A Ponte questionou a Umanizzare sobre os posicionamentos dos manifestantes e dos familiares. Também questionamos o que fora feito pela empresa desde o massacre em maio. A empresa nos enviou uma nota com os nove apontamentos a seguir:
“A Umanizzare Gestão Prisional Privada esclarece:
- A empresa cumpre integralmente os termos dos contratos assinados com o Governo do Estado do Amazonas, demonstrando, por meio de relatórios, todo o conjunto de serviços prestados nas seis unidades cogeridas.
- Diferentemente do que costumam afirmar, cogestão não significa privatização – o que sequer é permitido pelo ordenamento jurídico brasileiro. Cabe ressaltar, que no modelo de cogestão os presídios são administrados, ao mesmo tempo, pelo poder público e pela iniciativa privada, de forma complementar.
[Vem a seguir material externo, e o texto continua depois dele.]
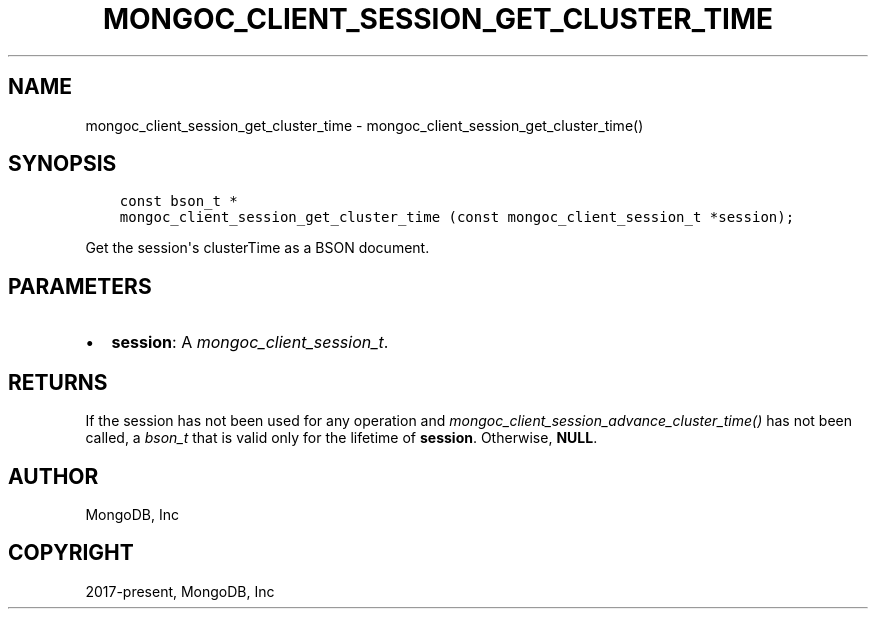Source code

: .\" Man page generated from reStructuredText.
.
.
.nr rst2man-indent-level 0
.
.de1 rstReportMargin
\\$1 \\n[an-margin]
level \\n[rst2man-indent-level]
level margin: \\n[rst2man-indent\\n[rst2man-indent-level]]
-
\\n[rst2man-indent0]
\\n[rst2man-indent1]
\\n[rst2man-indent2]
..
.de1 INDENT
.\" .rstReportMargin pre:
. RS \\$1
. nr rst2man-indent\\n[rst2man-indent-level] \\n[an-margin]
. nr rst2man-indent-level +1
.\" .rstReportMargin post:
..
.de UNINDENT
. RE
.\" indent \\n[an-margin]
.\" old: \\n[rst2man-indent\\n[rst2man-indent-level]]
.nr rst2man-indent-level -1
.\" new: \\n[rst2man-indent\\n[rst2man-indent-level]]
.in \\n[rst2man-indent\\n[rst2man-indent-level]]u
..
.TH "MONGOC_CLIENT_SESSION_GET_CLUSTER_TIME" "3" "Apr 04, 2023" "1.23.3" "libmongoc"
.SH NAME
mongoc_client_session_get_cluster_time \- mongoc_client_session_get_cluster_time()
.SH SYNOPSIS
.INDENT 0.0
.INDENT 3.5
.sp
.nf
.ft C
const bson_t *
mongoc_client_session_get_cluster_time (const mongoc_client_session_t *session);
.ft P
.fi
.UNINDENT
.UNINDENT
.sp
Get the session\(aqs clusterTime as a BSON document.
.SH PARAMETERS
.INDENT 0.0
.IP \(bu 2
\fBsession\fP: A \fI\%mongoc_client_session_t\fP\&.
.UNINDENT
.SH RETURNS
.sp
If the session has not been used for any operation and \fI\%mongoc_client_session_advance_cluster_time()\fP has not been called, a \fI\%bson_t\fP that is valid only for the lifetime of \fBsession\fP\&. Otherwise, \fBNULL\fP\&.
.SH AUTHOR
MongoDB, Inc
.SH COPYRIGHT
2017-present, MongoDB, Inc
.\" Generated by docutils manpage writer.
.
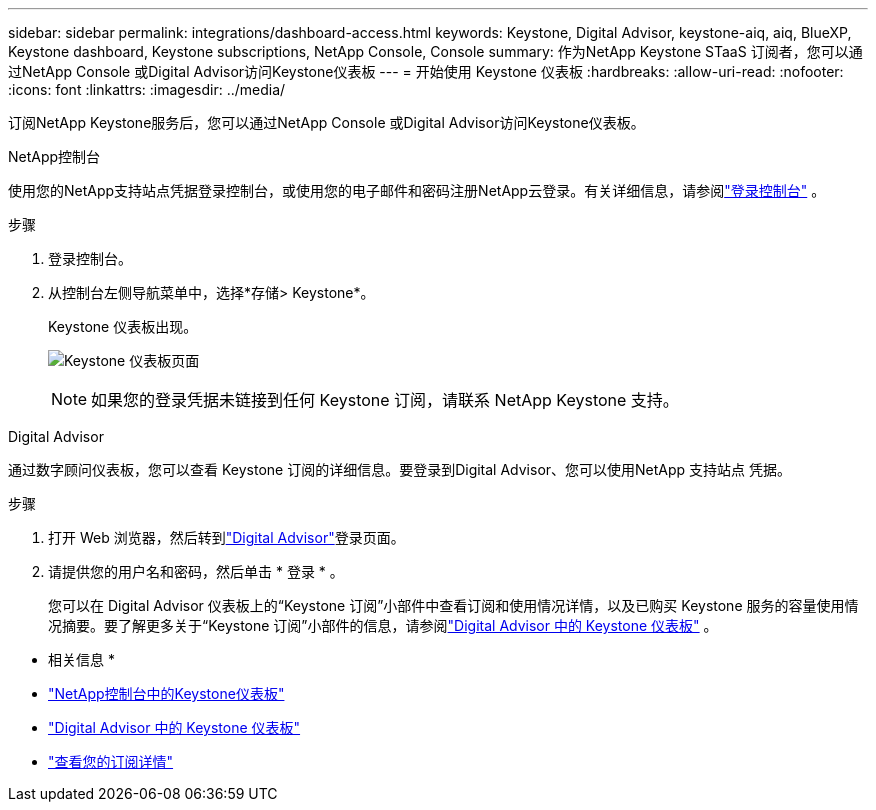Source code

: ---
sidebar: sidebar 
permalink: integrations/dashboard-access.html 
keywords: Keystone, Digital Advisor, keystone-aiq, aiq, BlueXP, Keystone dashboard, Keystone subscriptions, NetApp Console, Console 
summary: 作为NetApp Keystone STaaS 订阅者，您可以通过NetApp Console 或Digital Advisor访问Keystone仪表板 
---
= 开始使用 Keystone 仪表板
:hardbreaks:
:allow-uri-read: 
:nofooter: 
:icons: font
:linkattrs: 
:imagesdir: ../media/


[role="lead"]
订阅NetApp Keystone服务后，您可以通过NetApp Console 或Digital Advisor访问Keystone仪表板。

[role="tabbed-block"]
====
.NetApp控制台
--
使用您的NetApp支持站点凭据登录控制台，或使用您的电子邮件和密码注册NetApp云登录。有关详细信息，请参阅link:https://docs.netapp.com/us-en/bluexp-setup-admin/task-logging-in.html["登录控制台"^] 。

.步骤
. 登录控制台。
. 从控制台左侧导航菜单中，选择*存储> Keystone*。
+
Keystone 仪表板出现。

+
image:discover-subscriptions-2.png["Keystone 仪表板页面"]

+

NOTE: 如果您的登录凭据未链接到任何 Keystone 订阅，请联系 NetApp Keystone 支持。



--
.Digital Advisor
--
通过数字顾问仪表板，您可以查看 Keystone 订阅的详细信息。要登录到Digital Advisor、您可以使用NetApp 支持站点 凭据。

.步骤
. 打开 Web 浏览器，然后转到link:https://activeiq.netapp.com/?source=onlinedocs["Digital Advisor"^]登录页面。
. 请提供您的用户名和密码，然后单击 * 登录 * 。
+
您可以在 Digital Advisor 仪表板上的“Keystone 订阅”小部件中查看订阅和使用情况详情，以及已购买 Keystone 服务的容量使用情况摘要。要了解更多关于“Keystone 订阅”小部件的信息，请参阅link:../integrations/keystone-aiq.html["Digital Advisor 中的 Keystone 仪表板"] 。



--
====
* 相关信息 *

* link:../integrations/keystone-console.html["NetApp控制台中的Keystone仪表板"]
* link:..//integrations/keystone-aiq.html["Digital Advisor 中的 Keystone 仪表板"]
* link:../integrations/subscriptions-tab.html["查看您的订阅详情"]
Tudo que se relaciona com segurança e disciplina são de responsabilidade do Poder Público.
- Destaca-se que os agentes de ressocialização da empresa sequer podem portar cassetetes ou fazer revistas nas celas sem apoio policial.
- A empresa reafirma seu papel de cumprimento das atividades-meio dentro dos presídios, como limpeza, alimentação, assistência material, cursos profissionalizantes, suporte psicológico, social, ocupacional e religioso e atendimento médico, farmacêutico e ambulatorial.
- Neste episódio atual, como também em 2017, a empresa disponibilizou uma equipe psicossocial, orientando as famílias quanto aos procedimentos de liberação de corpos e os trâmites para o enterro, bem como realizando o primeiro acolhimento psicológico. Na sede da SEAP, no departamento de reintegração social, juntamente com a Umanizzare, está à disposição dos familiares para o apoio psicossocial, conforme já divulgado na imprensa. Este serviço está disponível das 8h às 17h.
- Em 2018, foram 204.185 mil atendimentos, desse total destacam-se: 31.378 mil atendimentos em assistência social, 9.055 assistências odontológicas, 14.176 de enfermagem e 10.630 atendimentos de assistência médica.
- Outro dado importante, é total de dias remidos, que somaram 8.852 mil em 2018, desse total, 861 foram remição por trabalho, 1.288 por estudo e 6.703 por participação nos projetos de ressocialização.
- A empresa trabalha em conjunto com a Secretaria de Estado de Administração Penitenciária – SEAP no apoio necessário à retomada da normalidade dentro das unidades, no escopo restrito de suas atividades que complementam a atuação do poder público.
- Por fim, a Umanizzare confirma que está apta para prestar os serviços de cogestão e não tem nenhum impedimento técnico ou jurídico para participar de nova licitação no Amazonas ou de qualquer outro certame no Brasil.”, sustenta a Umanizzare.